Monopoly: Looking at Real Estate Through Lens of Board Game

Monopoly: Looking at Real Estate Through Lens of Board Game

Frank Voisin writes about value investing topics at http://www.frankvoisin.com

For some Friday fun, I thought I’d take a look at the returns on investment for each Monopoly tile. The first chart shows the purchase price, cost to build a house and hotel, and the associated rents of each property:


Monopoly Base Case

With this starting point, we can then calculate the return at each level of investment. I have added a heat map to each column to help suss out any interesting patterns.


Monopoly Property ROI

I was surprised by the results. I would not have guessed in advance that Connecticut Ave with a hotel produces the greatest ROI achievable in the game, nor would I have guessed that this return would be a staggering 6410 bp greater than the lowest performing property with a hotel.

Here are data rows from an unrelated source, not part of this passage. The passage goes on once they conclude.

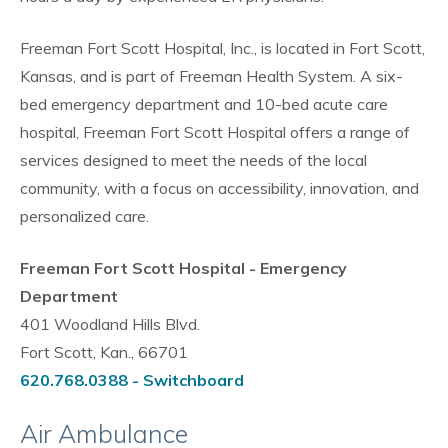
Freeman Fort Scott Hospital, Inc., is located in Fort Scott,
Kansas, and is part of Freeman Health System. A six-
bed emergency department and 10-bed acute care
hospital, Freeman Fort Scott Hospital offers a range of
services designed to meet the needs of the local
community, with a focus on accessibility, innovation, and
personalized care.
Freeman Fort Scott Hospital - Emergency
Department
401 Woodland Hills Blvd.
Fort Scott, Kan., 66701
620.768.0388 - Switchboard
Air Ambulance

In general, the gap between the best and worst performer in each improvement category is far greater than I expected.

I was also surprised to see that the more expensive properties produce significantly greater returns. For example, Boardwalk with no improvements trades for just 8x its rental income, whereas Mediterranean Ave trades for a whopping 30.3x.

This remains generally true as you build houses however there are notable exceptions which the heat map illustrates. As we move down the columns, we see that there are anomalies where it makes more sense to build houses on lower priced properties instead of on the higher priced properties. For example, Virginia Ave (purple) has a significantly higher return than North Carolina Ave (green) beginning at 3 houses. As more is invested in these properties, the gap grows.

It is interesting to note that two properties at polar opposites on the value scale, Mediterranean Ave and Boardwalk, act as clear outliers from the others. Is this because they are the most memorable to players and thus most inefficiently priced? Mediterranean produces about 1/2 the returns of its nearest neighbour, Baltic. An unimproved Mediterranean and an unimproved Baltic produce returns that are 334bp apart, whereas Baltic and the second most expensive property on the board, Park Place, are an equivalent 333bp apart. A similar gap exists between Park Place and Board Walk at the high end of the spectrum. Mediterranean is a classic value trap, whereas Baltic appears to be a good value opportunity.

There are a few properties which should be considered highly desirable as they produce outsized returns for their neighbourhoods. New York Avenue is one, and the yellow properties of Atlantic, Ventnor and Marvin Gardens as well. These may be benefiting from abnormal demand from police and correctional officers on high government salaries.

Two groups of properties exhibit “crossover” in that they move from relatively strong (weak) performers to relatively weak (strong) performers. The blue properties become great investments as you invest in more houses, whereas the green properties do the opposite. Is this because people want to live near free parking, but not near crime that is so reprehensible that you are sent directly to jail without due process?

What are your takeaways from these Monopoly property ROIs?